Research Note: A Fable of Competing for Context
Buying a flat in London is a pain. A pain of epic, cosmic magnitude. Not only does the UK government impose a lengthy and absurd set of taxes, but, mystifyingly, even factoring in a good amount of scarcity, it's difficult to even find a flat to buy.
How is it possible that between the ten estate agents (aka realtors) I'm listed with, alert me to only 2-3 new properties in total per week? This is isn’t just irrational – it’s
impossible.
In Central London, home to 2-3 million people, simple intuition tells us the market must be thicker than 150-300 flats per year.
It's a hugely interesting problem, from a strategic and economic point of view.
Estate agents are intermediaries who stand to benefit if the prices of flats rise. So why are they deliberately holding listings back?
The answer, it turns out, is fascinatingly simple. Let me illustrate what's happening.
With the rise of numerous property aggregators and search engines, context for real estate in London became cheap, abundant, and ubiquitous. Prices and relative values became relatively easy to ascertain – almost.
Estate agents retaliated by amplifying the artificial scarcity of context - by not publishing new listings on their websites for weeks.
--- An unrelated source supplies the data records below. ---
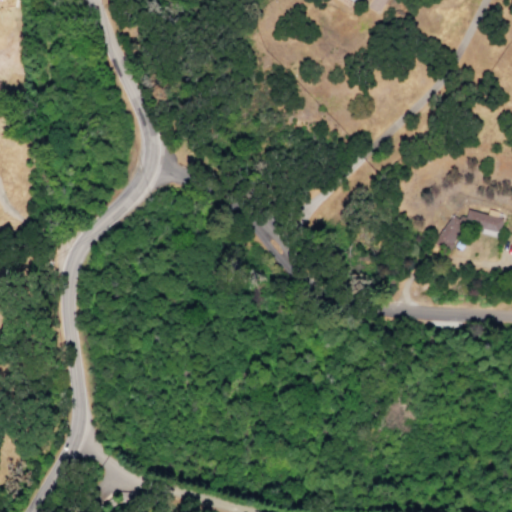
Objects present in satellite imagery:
building: (349, 0)
building: (351, 0)
road: (374, 4)
road: (141, 122)
road: (385, 131)
building: (478, 218)
building: (481, 222)
building: (445, 234)
building: (448, 238)
road: (302, 280)
road: (71, 374)
road: (93, 453)
road: (156, 486)
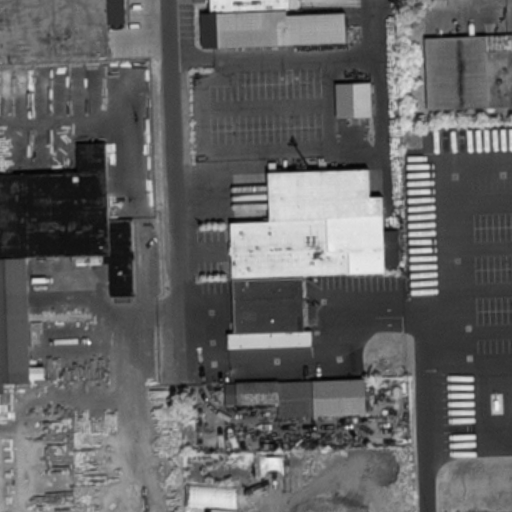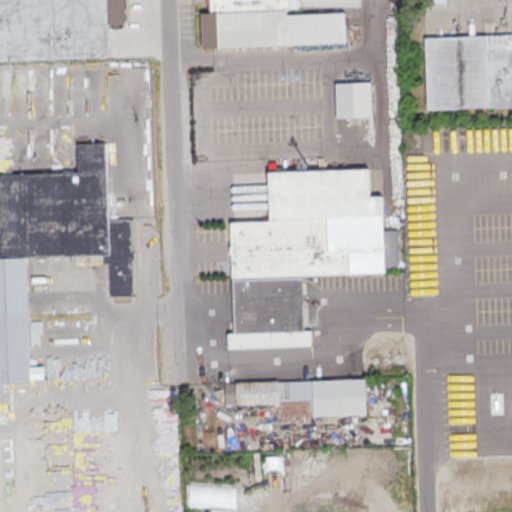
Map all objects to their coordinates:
building: (269, 24)
building: (60, 29)
building: (466, 71)
building: (351, 100)
road: (174, 183)
building: (51, 240)
building: (297, 251)
building: (272, 307)
parking lot: (418, 317)
road: (341, 355)
road: (140, 395)
building: (299, 397)
building: (508, 419)
road: (425, 445)
building: (123, 452)
building: (272, 472)
building: (209, 495)
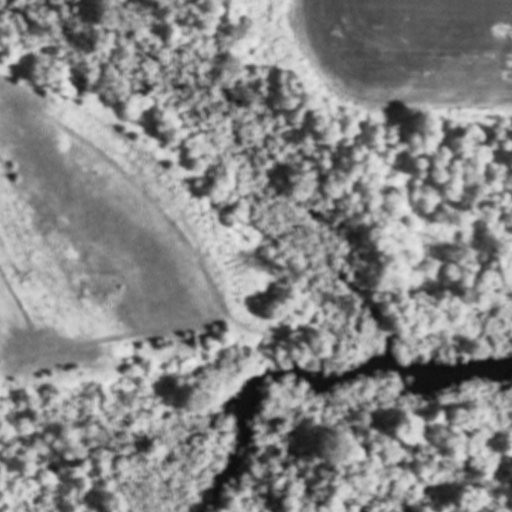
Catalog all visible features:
river: (449, 370)
river: (250, 395)
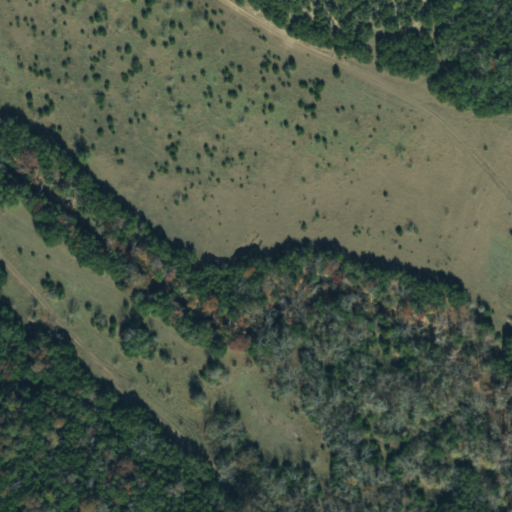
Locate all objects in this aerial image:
road: (180, 362)
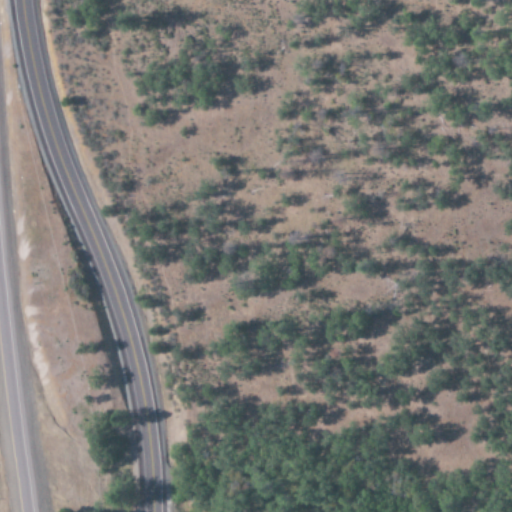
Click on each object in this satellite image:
road: (98, 253)
road: (16, 340)
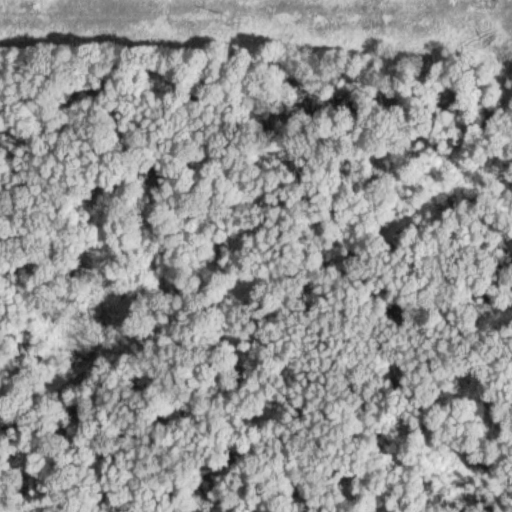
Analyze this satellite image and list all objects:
power tower: (216, 14)
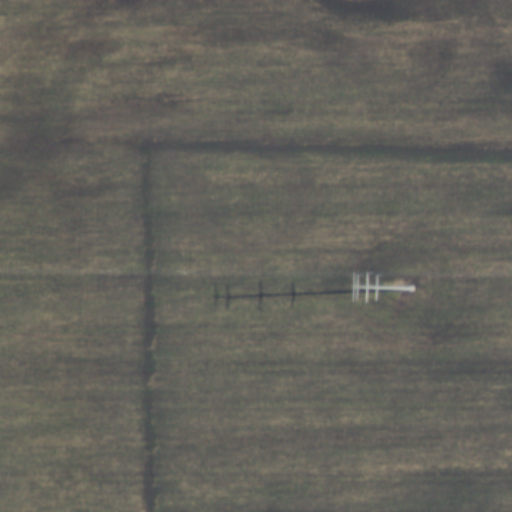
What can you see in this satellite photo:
power tower: (412, 289)
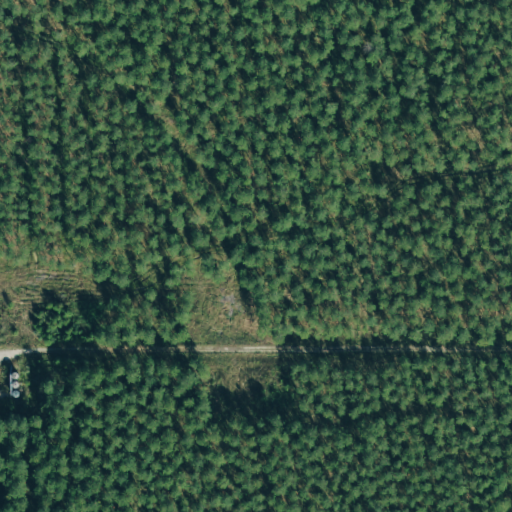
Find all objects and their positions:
road: (258, 348)
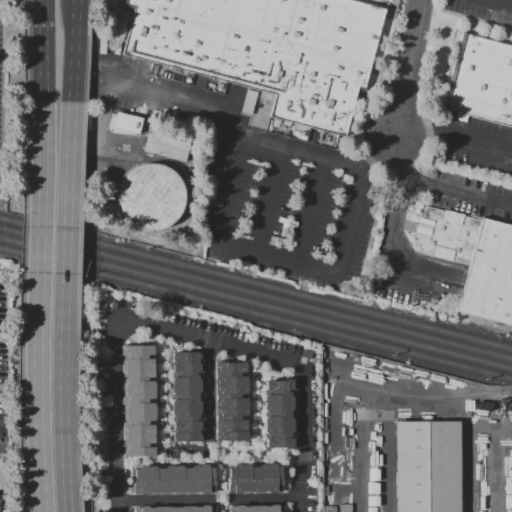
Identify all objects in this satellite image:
road: (502, 2)
building: (265, 49)
building: (267, 49)
road: (405, 67)
building: (482, 81)
building: (482, 81)
building: (248, 101)
road: (207, 107)
building: (125, 122)
building: (126, 122)
road: (43, 123)
road: (73, 125)
road: (453, 140)
building: (164, 146)
building: (164, 146)
road: (436, 187)
building: (149, 196)
storage tank: (150, 197)
building: (150, 197)
road: (272, 201)
road: (313, 212)
road: (400, 253)
building: (474, 258)
building: (472, 260)
road: (303, 263)
road: (398, 272)
railway: (256, 283)
road: (417, 289)
railway: (256, 293)
railway: (256, 303)
railway: (256, 313)
road: (183, 335)
road: (39, 379)
road: (59, 381)
road: (208, 389)
road: (161, 394)
building: (185, 396)
building: (185, 397)
railway: (423, 398)
building: (136, 400)
building: (138, 401)
building: (229, 401)
building: (233, 401)
road: (258, 404)
building: (278, 413)
building: (279, 414)
road: (214, 446)
road: (211, 459)
building: (425, 466)
building: (426, 467)
road: (93, 477)
building: (254, 477)
building: (174, 478)
building: (254, 478)
building: (173, 479)
road: (221, 484)
road: (264, 498)
road: (164, 499)
road: (221, 499)
building: (174, 508)
building: (175, 508)
building: (255, 508)
building: (259, 508)
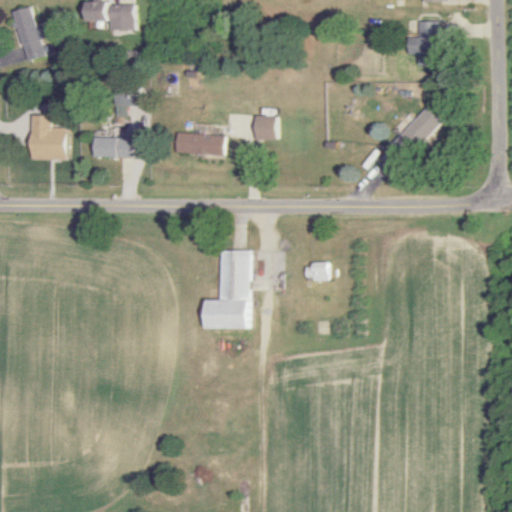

But the game didn't end there.
These days, estate agents are requiring side payments in exchange for preferential access to listings. Pay your estate agent a grand or two, and he will alert you to new properties well before anyone else.
Now, to a degree, this has always been the way business has been done - but it used to be confined to very small segments of the market.
Now, the question again is – why? Why are estate agents radically altering their own business models by shifting to side payments?
After all, surely, more liquidity should
benefit estate agents. More context – a more liquid market for real estate – should drive prices up, benefiting estate agents, who stand to earn fatter fees.
The answer is, of course, that estate agents aren't worried about short-term increases in margins as prices go up. They're worried about
market power. And that's what this game is really about – holding on to decaying market power any way you can.
In fact, from the estate agent's point of view, side payments are probably, given the current industry structure, a rational response. If they simply release their information, market power shifts to property aggregators and search engines, who will ultimately put a downstream squeeze on their margins.
So until and unless there is a credible commitment from aggregators and search engines not to squeeze estate agents later - we’re stuck.
So, as things stand, this is a classic, textbook case of moral hazard - of an agent reneging on his contract. Sound familiar? It should - it
is the story of intermediaries at the core. Think record labels, film studios, travel agents, etc.
Now, are estate agents right to be worried? Certainly. Other naive intermediaries like them have been utterly wiped out – travel agents, for example.
This alone reinforces a vital strategic lesson: naive intermediaries – players rich in information, but poor in knowledge – are skating on the edge of a precipice in the post-network economy. The next wave of mediation is going to be about transmediation – but more about that later.
Another way to look at it is this: the present value of the side payments – bribes for context – estate agents are getting must be greater than the present value of any short term increase in cashflows plus the opportunity cost of foregone cashflows from lost market power. That, in turn, implies, that side payments are a relatively stable solution – they are an equilibrium in this game
In other words, bribing your estate agent is fast becoming the
only way to play the game – it's becoming a structural change to how estate agents in London create and capture value (and, I’d bet, other places with strong economies of density).
What does this really mean? Well, that the strategies and business model of estate agents (realtors) is altering radically. They are shifting from intermediaries hired by a principal – the seller – to becoming
pure providers of context. That's really what the side payments mean from an economic point of view.
That is, strategically, estate agents are putting themselves in direct competition with property search engines, who are also pure providers of context. But their business models are polar opposites: one charges directly for information (side payments to estate agents), whereas one charges indirectly for it (search engines harnessing ad and transaction based revenue streams).
This is a relatively stable equilibrium – a war of attrition - but it's a bad one. Value creation is minimized for
everyone – estate agents, search engines, and (especially) buyers and sellers.
This (finally) brings us to the heart of the problem: all these players are applying the tired logic of the industrial era to context-based competition. The result is a value chain in agony. None of these players understand how, when, or why context revolutionizes value creation - they are all seeing it context as simply amplifying the risk attached to a pie whose size never expands.
More simply, none of these players – property aggregators, search engines, or estate agents – are pursuing the set of strategies which must dominate the economics of context: those built around markets, networks, and communities.
Markets, networks, and communities are the natural chokepoints of the post-network economy: they are the most efficient ways to structure interaction.
It's economically inevitable that a radical innovator will utilize one to redefine interaction in the real estate market – and end the stalemate that property aggregators and estate agents have, ultimately, reached.
The moral of this story is simple: competing for context isn't as simple as you think. The games firms play in the post-network economy are just as intense – if not more intense – than in an industrial economy.
In the Valley, we have begun thinking that context will change the world. It will. But getting there requires deeper insights into business models and strategies – especially those built on markets, networks, and communities.